→ EXERCISE DESCRIPTION
Starting from the line that holds "Think of the", print each remaining line of the entries exactly, ending with the last.

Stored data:
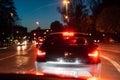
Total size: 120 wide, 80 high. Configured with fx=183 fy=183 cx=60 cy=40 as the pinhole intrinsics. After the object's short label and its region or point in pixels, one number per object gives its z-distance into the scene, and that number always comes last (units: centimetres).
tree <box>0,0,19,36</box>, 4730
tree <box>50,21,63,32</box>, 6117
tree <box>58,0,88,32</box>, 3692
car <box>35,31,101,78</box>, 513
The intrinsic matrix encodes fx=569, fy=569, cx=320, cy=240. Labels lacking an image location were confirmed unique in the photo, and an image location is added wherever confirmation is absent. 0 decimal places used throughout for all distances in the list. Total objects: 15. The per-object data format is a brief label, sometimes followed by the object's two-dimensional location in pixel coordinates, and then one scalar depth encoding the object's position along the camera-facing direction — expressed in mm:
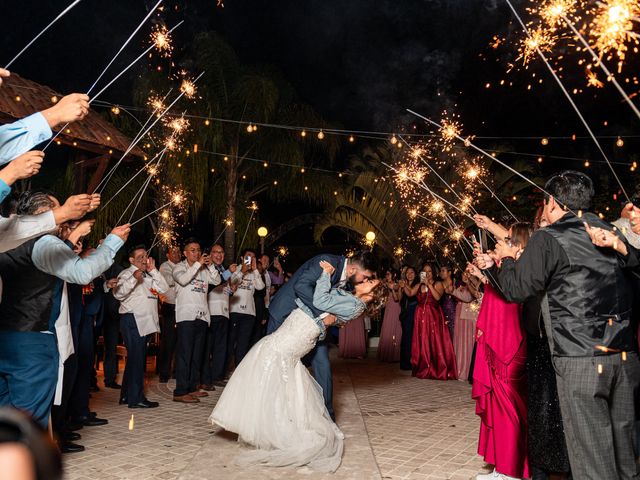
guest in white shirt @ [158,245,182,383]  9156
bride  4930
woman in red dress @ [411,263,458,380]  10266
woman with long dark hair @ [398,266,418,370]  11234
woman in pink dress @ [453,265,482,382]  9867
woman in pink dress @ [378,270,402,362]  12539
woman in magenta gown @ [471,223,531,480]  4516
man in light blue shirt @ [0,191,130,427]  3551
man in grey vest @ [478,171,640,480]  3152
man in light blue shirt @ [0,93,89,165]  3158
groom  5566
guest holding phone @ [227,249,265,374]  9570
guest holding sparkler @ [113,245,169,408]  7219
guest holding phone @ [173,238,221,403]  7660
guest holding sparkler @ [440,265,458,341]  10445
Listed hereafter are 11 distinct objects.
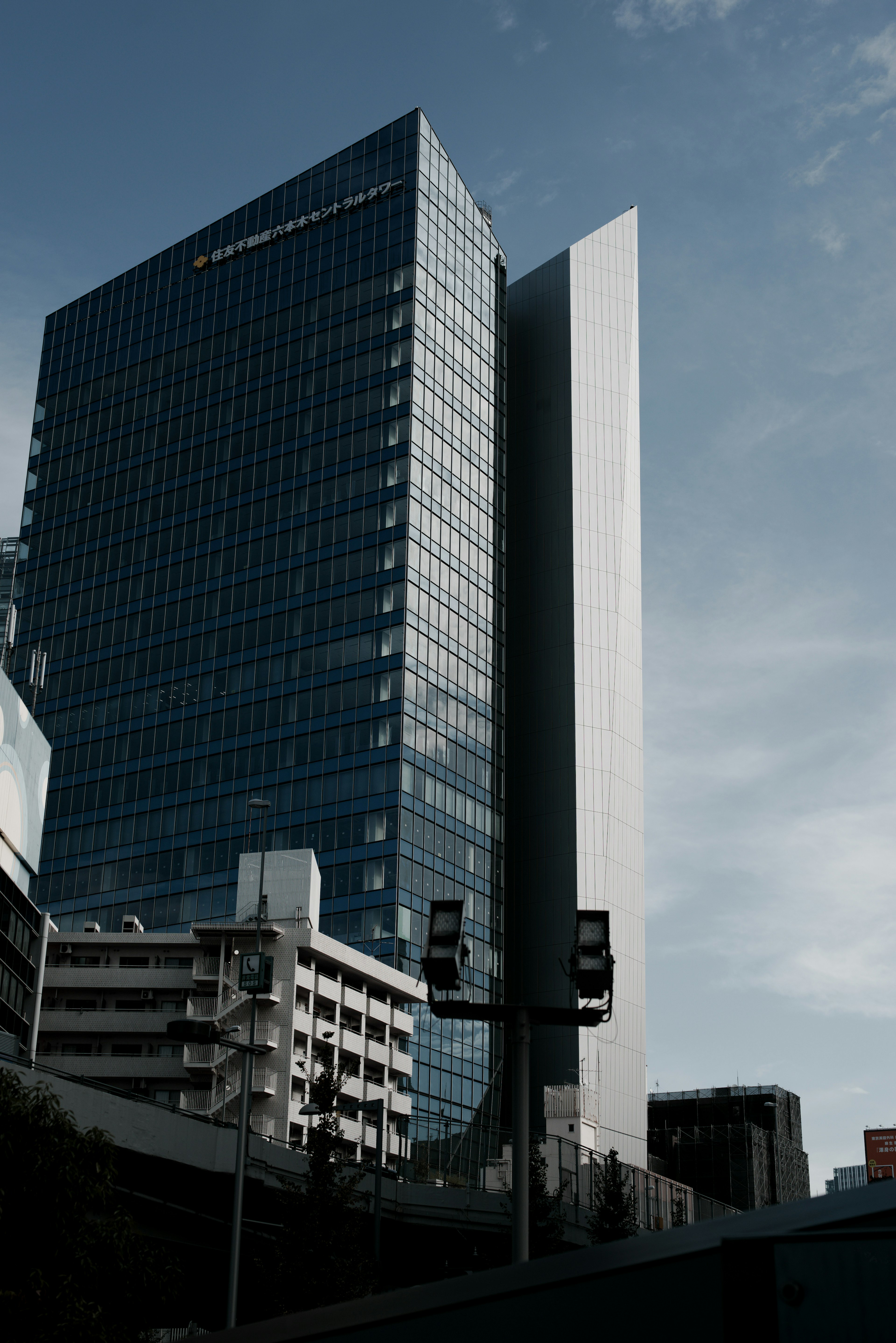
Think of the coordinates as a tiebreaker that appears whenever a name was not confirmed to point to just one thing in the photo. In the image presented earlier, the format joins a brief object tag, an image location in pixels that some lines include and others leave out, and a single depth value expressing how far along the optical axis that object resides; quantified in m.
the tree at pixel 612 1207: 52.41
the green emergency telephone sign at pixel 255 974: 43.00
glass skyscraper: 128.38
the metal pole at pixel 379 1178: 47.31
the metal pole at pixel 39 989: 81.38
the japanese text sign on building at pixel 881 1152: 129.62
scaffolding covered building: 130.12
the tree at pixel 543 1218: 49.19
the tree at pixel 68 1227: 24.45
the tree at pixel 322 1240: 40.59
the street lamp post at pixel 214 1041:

→ OUTPUT OF THE EXERCISE
Think of the coordinates as a tiebreaker that appears whenever a name was not confirmed to point to just one thing in the photo. In the image presented earlier, the format joins a brief object tag, an image location in pixels that some lines include and others leave out, and a single depth value expressing how far along the optical axis that object resides; quantified in m.
the tree at pixel 612 1207: 52.41
the green emergency telephone sign at pixel 255 974: 43.00
glass skyscraper: 128.38
the metal pole at pixel 379 1178: 47.31
the metal pole at pixel 39 989: 81.38
the japanese text sign on building at pixel 881 1152: 129.62
scaffolding covered building: 130.12
the tree at pixel 543 1218: 49.19
the tree at pixel 68 1227: 24.45
the tree at pixel 322 1240: 40.59
the street lamp post at pixel 214 1041:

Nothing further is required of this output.